Detroit Coach Flip Saunders made an interesting--and by interesting, I mean suspect--decision after Billups' three pointer made the score 90-83 with 2:46 left. The Bulls had made just two shots in the previous two and a half minutes but he decided to employ the "Hack A Ben," intentionally fouling Ben Wallace. Supposedly, this strategy is "playing the percentages" but I think that somebody needs to recalculate the math on this one. If an NBA team scores on 50% of its possessions it is doing well; that works out to a point per possession (or slightly more once you add in the occasional three pointer or three point play). So as long as Wallace makes at least one out of two free throws, the "Hack A Ben" strategy is not likely to produce any advantage. From a non-mathematical standpoint, this strategy takes away any chance of forcing a turnover or missed shot, takes your own team out of its natural offensive rhythm and allows the Bulls to set up a half court defense as opposed to possibly having to stop a transition score. Also, the hacked player often seems to concentrate more because he resents being singled out. Sure enough, Wallace made three out of four free throws and the Pistons failed to score on either of the following possessions. What kind of message is Saunders sending to his team if he doesn't think that they can come back from seven down with 2:46 left without resorting to gimmicks? That is just a three possession game. Even if the Bulls used up the whole shot clock, the Pistons would have gotten the ball back with 2:22 left. Score quickly and it is a two possession game. One more stop and one more score and it is a one possession game with more than one minute left. This is the kind of decision that may not make a difference in this series but could matter in a closer series. It is interesting that one of the bones of contention between Ben Wallace and Saunders last year was that Wallace felt like the Pistons were getting away from their identity as a strong man to man defensive team. Now the Pistons play zone and resort to the "Hack a Ben."

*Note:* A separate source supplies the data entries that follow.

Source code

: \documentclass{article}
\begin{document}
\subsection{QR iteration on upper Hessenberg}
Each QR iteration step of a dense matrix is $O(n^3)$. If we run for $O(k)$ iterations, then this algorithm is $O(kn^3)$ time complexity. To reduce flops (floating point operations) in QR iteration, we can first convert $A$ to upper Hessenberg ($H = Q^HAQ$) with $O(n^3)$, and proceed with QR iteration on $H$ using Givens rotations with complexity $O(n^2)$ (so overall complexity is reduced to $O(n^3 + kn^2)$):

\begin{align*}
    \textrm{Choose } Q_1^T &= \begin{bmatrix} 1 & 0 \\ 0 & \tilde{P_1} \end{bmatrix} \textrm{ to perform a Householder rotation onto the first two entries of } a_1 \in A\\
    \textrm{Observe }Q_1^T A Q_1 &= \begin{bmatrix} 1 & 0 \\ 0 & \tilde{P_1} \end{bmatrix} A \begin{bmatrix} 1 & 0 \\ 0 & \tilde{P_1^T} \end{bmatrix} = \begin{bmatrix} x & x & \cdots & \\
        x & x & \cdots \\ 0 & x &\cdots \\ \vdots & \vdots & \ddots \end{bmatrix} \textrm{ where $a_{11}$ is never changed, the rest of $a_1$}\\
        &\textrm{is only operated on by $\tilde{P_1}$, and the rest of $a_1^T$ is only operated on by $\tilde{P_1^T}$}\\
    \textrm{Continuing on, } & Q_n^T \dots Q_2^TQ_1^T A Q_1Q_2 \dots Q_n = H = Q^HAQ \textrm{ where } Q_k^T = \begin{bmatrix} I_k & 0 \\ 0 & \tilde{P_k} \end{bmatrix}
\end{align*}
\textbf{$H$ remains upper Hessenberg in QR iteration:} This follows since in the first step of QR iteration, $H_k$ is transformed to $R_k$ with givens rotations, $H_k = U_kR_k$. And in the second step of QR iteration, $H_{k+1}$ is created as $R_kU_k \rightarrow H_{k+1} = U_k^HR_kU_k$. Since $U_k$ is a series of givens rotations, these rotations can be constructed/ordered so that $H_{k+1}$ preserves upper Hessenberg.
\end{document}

I found it interesting, anyway.

Even DetroitBadBoys found the strategy 'ugly', but I wish it were just illegal.

It may seem like sour grapes now that the Bulls have Wallace, but I never really understood how intentionally fouling a player wasn't called an intentional foul (which is 2 shots and the ball? or something). The best example was in the '04 Western Conference Finals when Mark Madsen would bearhug Shaq while telling the refs he's trying to foul him. If I were a ref I'd say "you sure? ok", and call an intentional foul.

They partially rectified this by penalizing off-the-ball fouls before the last 2 minutes, but it really should be the whole game. One problem is giving the refs the ability to subjectively determine 'intentional', but in the case of Shaq or Wallace it's pretty obvious.

The league should realize nobody watches games so they can see the 'strategy' of Flip Saunders. Hell, they shouldn't want to subject the viewer to seeing a Ben Wallace free throw either. I don't begrudge Flip for using the ploy as long as the NBA allows him to. Plus, the very use of the strategy means the game is close in the first place.